▸ Source passage
┌──

Located not far from the Hafsid palace complex of Abdalliya, the Dar al-Taj palace was founded during the first quarter of the 19th century by Mahmud Bey (1757–1824), and its construction was continued by his son Hussein II Bey (1784–1835). However, the Dar al-Taj palace was completely transformed by Muhammed II Bey (1811–1859), who made it his favorite residence. He modernized it and significantly expanded it. To remodel and beautify the palace, he did not hesitate, starting from 1855, to completely strip the Mohamedia Palace, which belonged to his predecessor and cousin Ahmad I Bey (1805–1855), to recover all the materials he deemed necessary to magnify his own palace.

Neglected by his successor Muhammad III as-Sadiq (1813–1882), who preferred the palaces of the Bardo and Qsar Es-Saïd (or Ksar Saïd), the Dar al-Taj palace became, after the death of Sadiq Bey in 1882, the main residence of the Husainid dynasty, especially under Ali III Bey (1817–1902) and Nasir Bey (1855–1922).

└──

▸ Questions
1/ Name every palace or palace complex mentioned in the passage about the Dar al-Taj palace.
2/ Continue the account of the Dar al-Taj palace from where it stops.

(Source records)
┌──

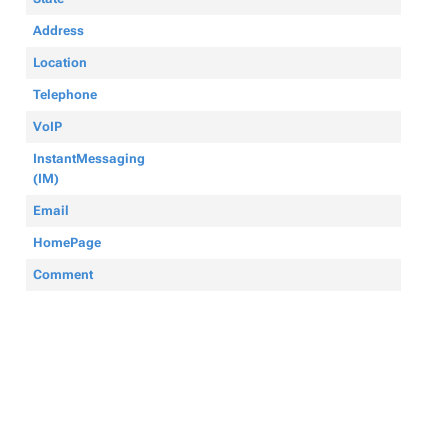
Address
Location
Telephone
VoIP
InstantMessaging
(IM)
Email
HomePage
Comment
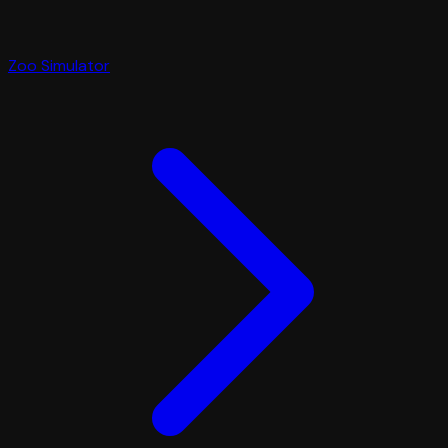
Zoo Simulator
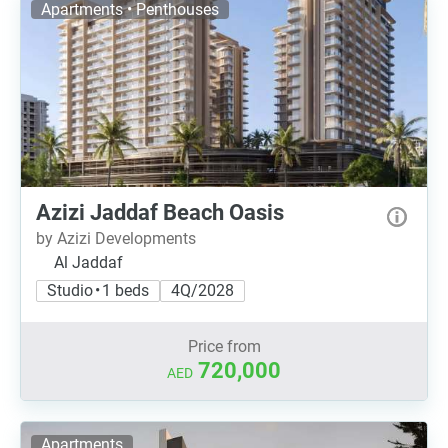
Apartments • Penthouses
Azizi Jaddaf Beach Oasis
by Azizi Developments
Al Jaddaf
Studio • 1 beds
4Q/2028
Price from
720,000
AED
Apartments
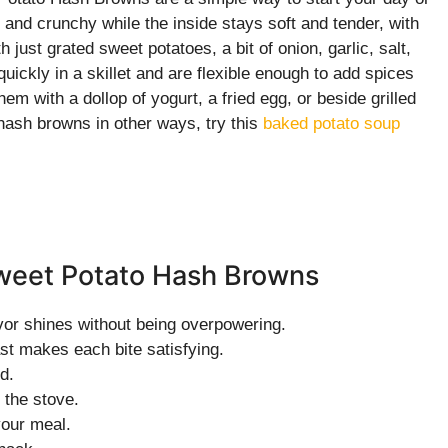
and crunchy while the inside stays soft and tender, with
 just grated sweet potatoes, a bit of onion, garlic, salt,
ickly in a skillet and are flexible enough to add spices
em with a dollop of yogurt, a fried egg, or beside grilled
 hash browns in other ways, try this
baked potato soup
Sweet Potato Hash Browns
vor shines without being overpowering.
ast makes each bite satisfying.
d.
 the stove.
your meal.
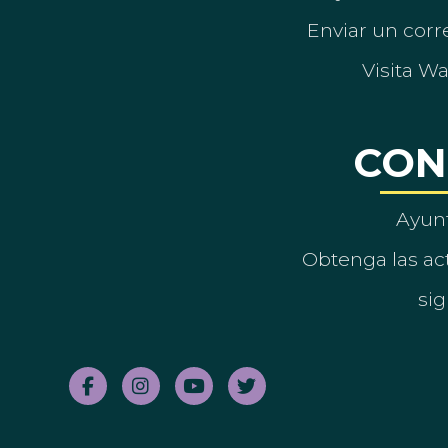
Enviar un corre
Visita W
CON
Ayun
Obtenga las act
sig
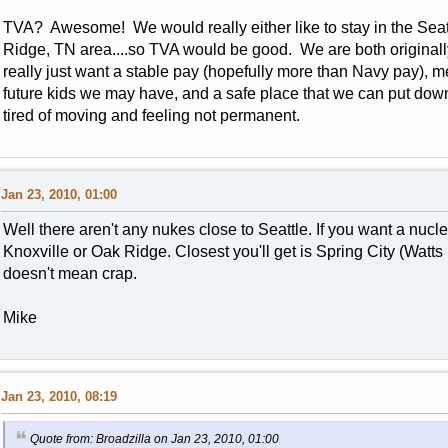
TVA? Awesome! We would really either like to stay in the Seattl
Ridge, TN area....so TVA would be good. We are both originally
really just want a stable pay (hopefully more than Navy pay), m
future kids we may have, and a safe place that we can put d
tired of moving and feeling not permanent.
Jan 23, 2010, 01:00
Well there aren't any nukes close to Seattle. If you want a nucl
Knoxville or Oak Ridge. Closest you'll get is Spring City (Watts 
doesn't mean crap.
Mike
Jan 23, 2010, 08:19
Quote from: Broadzilla on Jan 23, 2010, 01:00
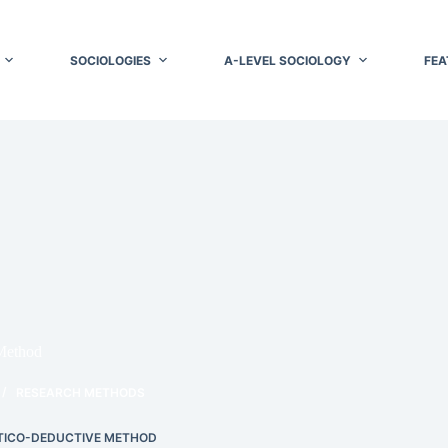
SOCIOLOGIES
A-LEVEL SOCIOLOGY
FEA
Method
RESEARCH METHODS
TICO-DEDUCTIVE METHOD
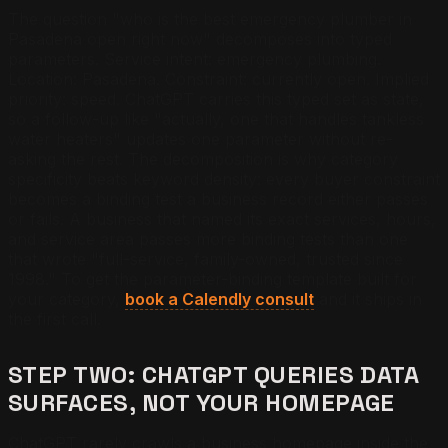
The question "who is the best emergency plumber in
Pasadena open right now" decomposes into typed
parameters. Service intent: emergency plumbing.
Location: Pasadena. Constraint: currently open. Implied
priority: speed. ChatGPT carries this typed set as state,
so a follow-up like "actually, one that handles tankless
water heaters" updates one parameter without re-
asking the rest. The decomposition is why category
specificity beats keyword density: every buyer constraint
becomes a binding test a business record either passes
or fails. A business that named its exact services, hours,
and service area passes more binding tests than one
that wrote "full-service, family-owned, trusted since
1998." To get the parameter-binding template built for
your category,
book a Calendly consult
and it ships in
the first call.
STEP TWO: CHATGPT QUERIES DATA
SURFACES, NOT YOUR HOMEPAGE
ChatGPT rarely crawls a business homepage inside the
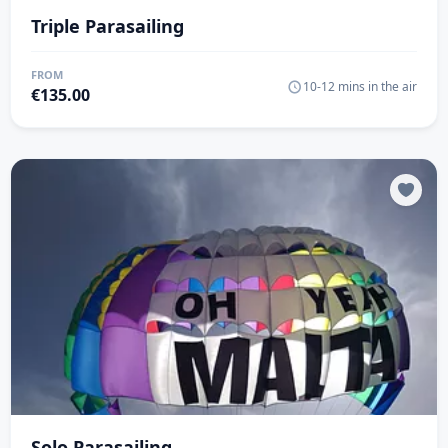
Triple Parasailing
FROM
10-12 mins in the air
€
135.00
Solo Parasailing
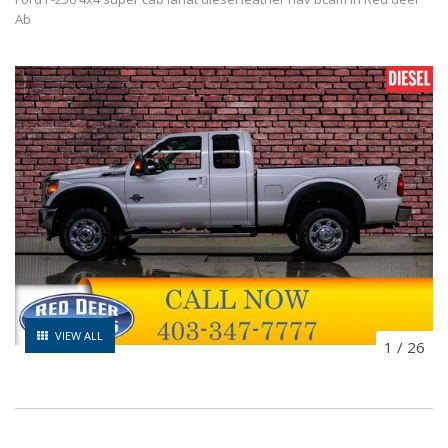
Ab
VIEW ALL
1
/
26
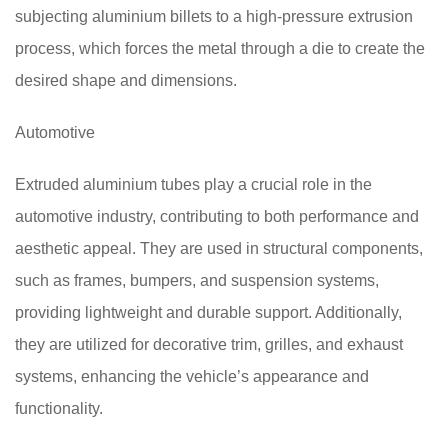
subjecting aluminium billets to a high-pressure extrusion
process, which forces the metal through a die to create the
desired shape and dimensions.
Automotive
Extruded aluminium tubes play a crucial role in the
automotive industry, contributing to both performance and
aesthetic appeal. They are used in structural components,
such as frames, bumpers, and suspension systems,
providing lightweight and durable support. Additionally,
they are utilized for decorative trim, grilles, and exhaust
systems, enhancing the vehicle’s appearance and
functionality.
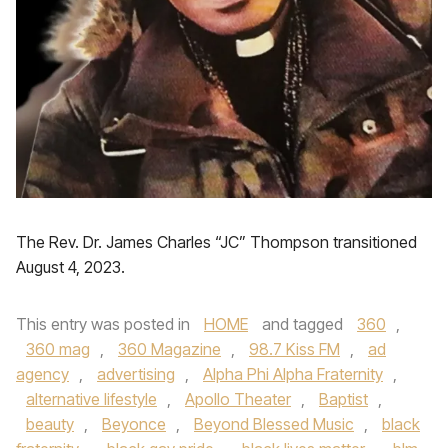
The Rev. Dr. James Charles “JC” Thompson transitioned
August 4, 2023.
This entry was posted in
HOME
and tagged
360
,
360 mag
,
360 Magazine
,
98.7 Kiss FM
,
ad
agency
,
advertising
,
Alpha Phi Alpha Fraternity
,
alternative lifestyle
,
Apollo Theater
,
Baptist
,
beauty
,
Beyonce
,
Beyond Blessed Music
,
black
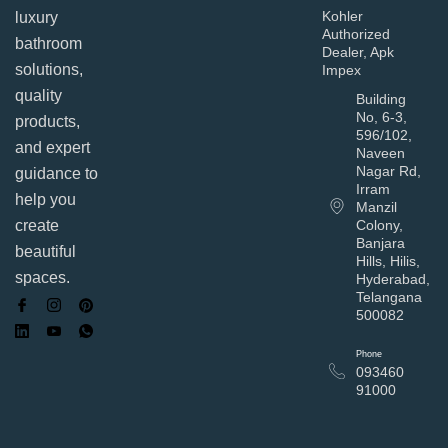
Kohler
luxury
Authorized
bathroom
Dealer, Apk
solutions,
Impex
quality
Building
No, 6-3,
products,
596/102,
and expert
Naveen
Nagar Rd,
guidance to
Irram
help you
Manzil
Colony,
create
Banjara
beautiful
Hills, Hilis,
spaces.
Hyderabad,
Telangana
500082
Phone
093460
91000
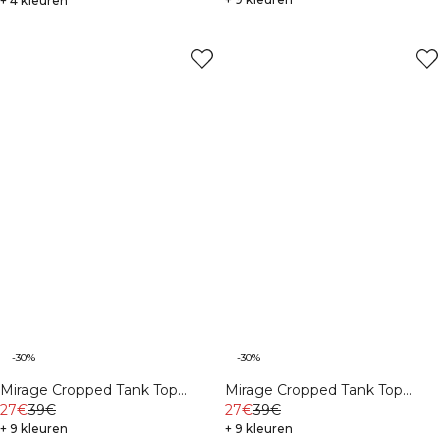
+ 4 kleuren
-30%
-30%
Mirage Cropped Tank Top
Mirage Cropped Tank Top
White
27€
39€
Virtual Blue
27€
39€
+ 9 kleuren
+ 9 kleuren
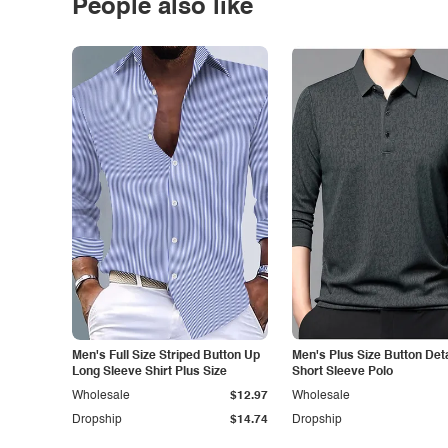
People also like
Men's Full Size Striped Button Up
Men's Plus Size Button Deta
Long Sleeve Shirt Plus Size
Short Sleeve Polo
Wholesale
$12.97
Wholesale
Dropship
$14.74
Dropship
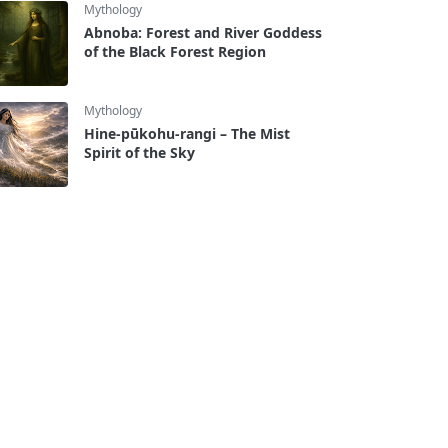
Mythology
Abnoba: Forest and River Goddess
of the Black Forest Region
Mythology
Hine-pūkohu-rangi – The Mist
Spirit of the Sky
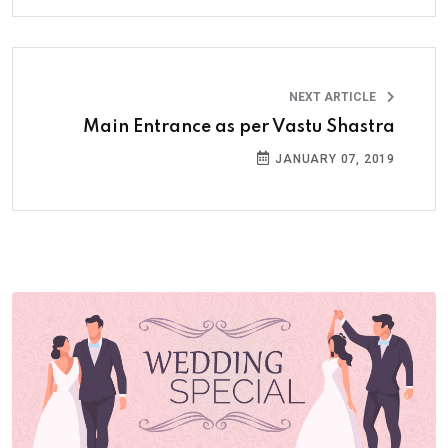
NEXT ARTICLE
Main Entrance as per Vastu Shastra
JANUARY 07, 2019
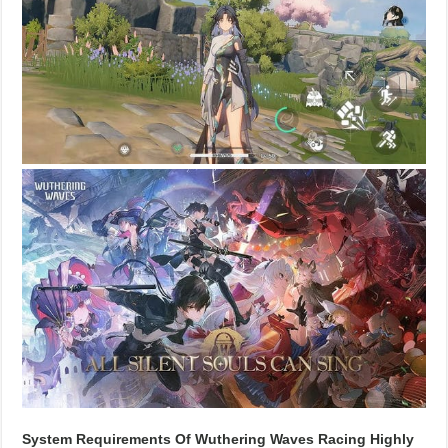
System Requirements Of Wuthering Waves Racing Highly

└──

▸ Answer section
1/
- Abdalliya (the Hafsid palace complex)
- Dar al-Taj
- Mohamedia Palace
- Bardo
- Qsar Es-Saïd (Ksar Saïd)

2/
On 8 June 1883, the Conventions of La Marsa were signed in the palace. This treaty provided that France would repay Tunisia's international debt, so it could abolish the International Debt Commission and thereby removed any obstacles to a French protectorate in Tunisia.

In the early years following Tunisian independence in 1956, the palace was demolished at the instigation of the Minister of the Interior, Taïeb Mhiri. He also oversaw the destruction of other monuments of the Husainid dynasty.

==Description by Henry Dunant==
Swiss businessman and humanitarian Henry Dunant (1828–1910), who visited Dar al-Taj upon its completion by Mohammed Bey, expressed his admiration:

When a foreigner arrives in La Marsa, everything tells him and makes him feel that he is approaching the residence of an Eastern sovereign. There is activity around the palace: the carriages of the courtiers, pulled by expensive horses or mules; officers, generals on horseback, the prince's servants or Moors in grand costumes; European consuls in their carriages; foreigners, travelers, not to mention caravans of Arabs, Maltese, Jews; or camels, mule drivers, and all kinds of teams coming and going from Tunis to La Marsa.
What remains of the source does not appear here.